In breve:

Riprendiamoci lo spazio

sguardi

di Claudia Carta.
Torno in queste righe su un tema a me molto caro, quello della comunicazione.
Lo faccio un po’ riprendendo il filo del discorso iniziato a gennaio dove mi è piaciuto, e tanto, mettere di fronte due concetti – meglio sarebbe dire due facce della stessa medaglia – o più ancora due anime che si intrecciano profondamente all’interno della stessa parola: velocità e lentezza.
Indivisibili, credo. L’una complementare dell’altra. Entrambe a servizio del significato profondo della comunicazione stessa, quello, cioè, di veicolare un messaggio e di creare relazioni, interazioni, legami.
Così Papa Francesco agli operatori della comunicazione in occasione della memoria di San Francesco di Sales, patrono dei giornalisti: «La velocità dell’informazione – scrive il Santo Padre – supera la nostra capacità di riflessione e giudizio e non permette un’espressione di sé misurata e corretta. La varietà delle opinioni espresse può essere percepita come ricchezza, ma è anche possibile chiudersi in una sfera di informazioni che corrispondono solo alle nostre attese e alle nostre idee. […] Il desiderio di connessione digitale può finire per isolarci dal nostro prossimo, da chi ci sta più vicino».
Da qui la domanda: «Cosa ci aiuta nell’ambiente digitale a crescere in umanità e nella comprensione reciproca? Dobbiamo recuperare un certo senso di lentezza e di calma. Questo richiede tempo e capacità di fare silenzio per ascoltare».

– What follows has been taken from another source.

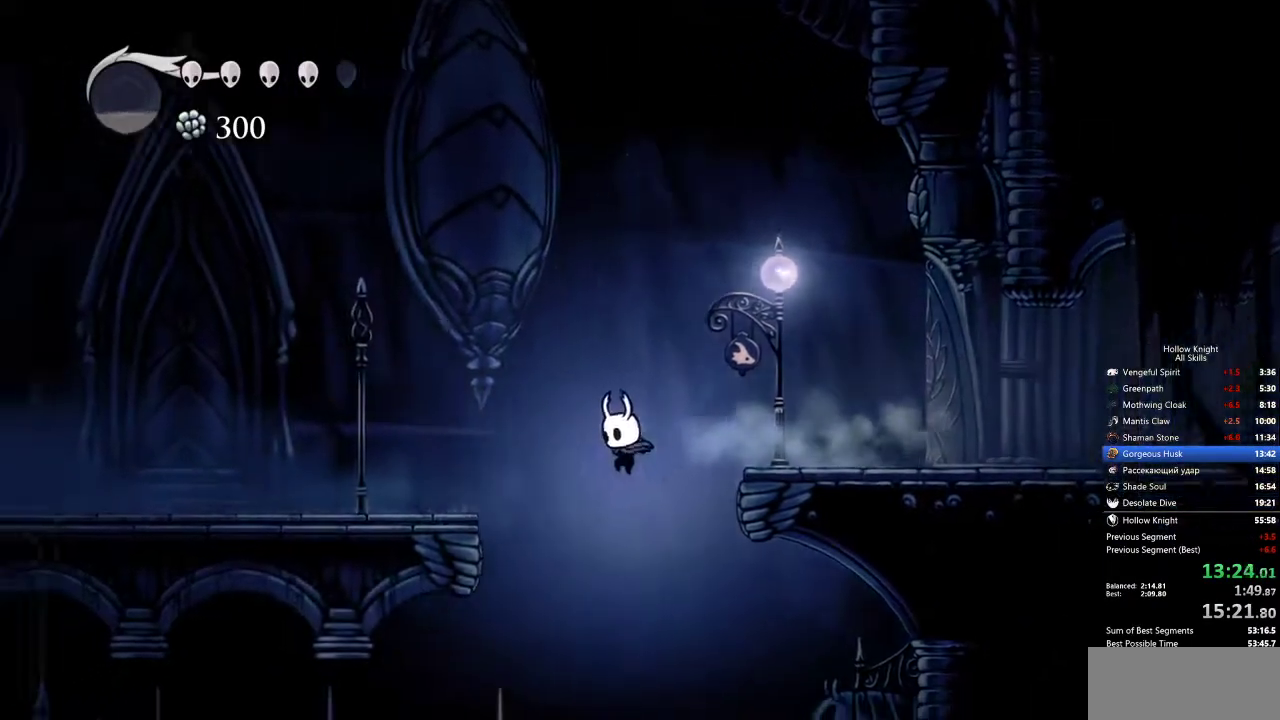
{"keys": ["left"], "events": []}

Silenzio e ascolto. E aggiunge parole come “pazienza”, “tolleranza”, “conoscenza”. Con l’altro, dell’altro. E perché questa “cultura dell’incontro” sia autentica, «non basta passare lungo le strade digitali – sottolinea Bergoglio – cioè semplicemente essere connessi: occorre che la connessione sia accompagnata dall’incontro vero. Abbiamo bisogno di amare ed essere amati. Abbiamo bisogno di tenerezza».

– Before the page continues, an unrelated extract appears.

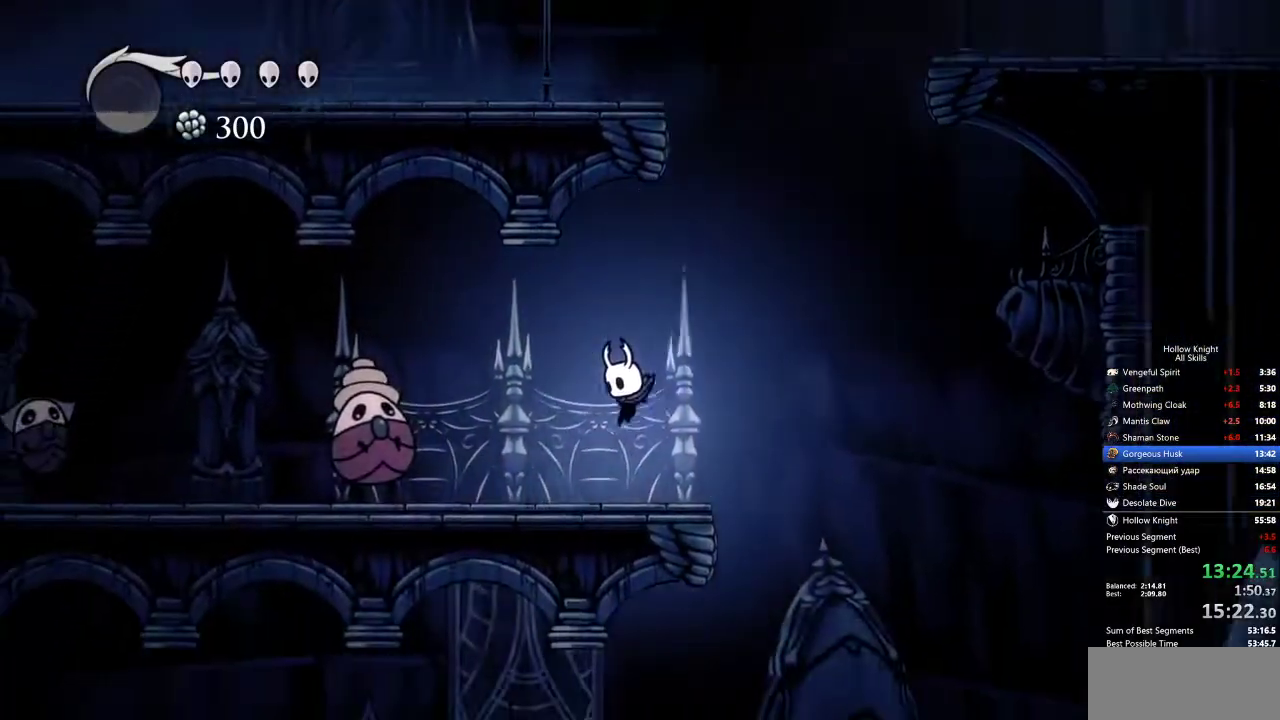
{"keys": ["jump", "left"], "events": [[233, "nail", "down"], [367, "nail", "up"], [417, "left", "up"], [500, "jump", "down"], [500, "left", "down"]]}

Oggi più che mai si avverte forte la necessità – e il dovere al tempo stesso – di raccontarla, questa tenerezza, di esprimere questa “cura per l’umanità”, un’umanità che vive quotidianamente accanto alla nostra porta di casa. Non certo perché la destra debba sapere cosa fa la sinistra, ma perché tante volte, troppe volte, lasciamo lo spazio, la voce, le urla, unicamente alla polemica sterile e improduttiva, all’accusa, all’attacco, al pessimismo e al catastrofismo, alla paura, alla profonda ignoranza.
Credo al bene che fa notizia. Credo al bene che fa bene. Credo alle iniziative, ai gesti concreti, agli incontri, alle testimonianze che contribuiscono a formare e informare. Credo allo studio che fa crescere e conoscere. Credo alle persone che si interrogano, lavorano, ci provano e si confrontano, pur nella diversità di culture e opinioni. Credo nella ricchezza dell’uomo, che è persona e che è umana, nel senso più vero del termine. Tutto questo deve trovare spazio. Deve essere notizia.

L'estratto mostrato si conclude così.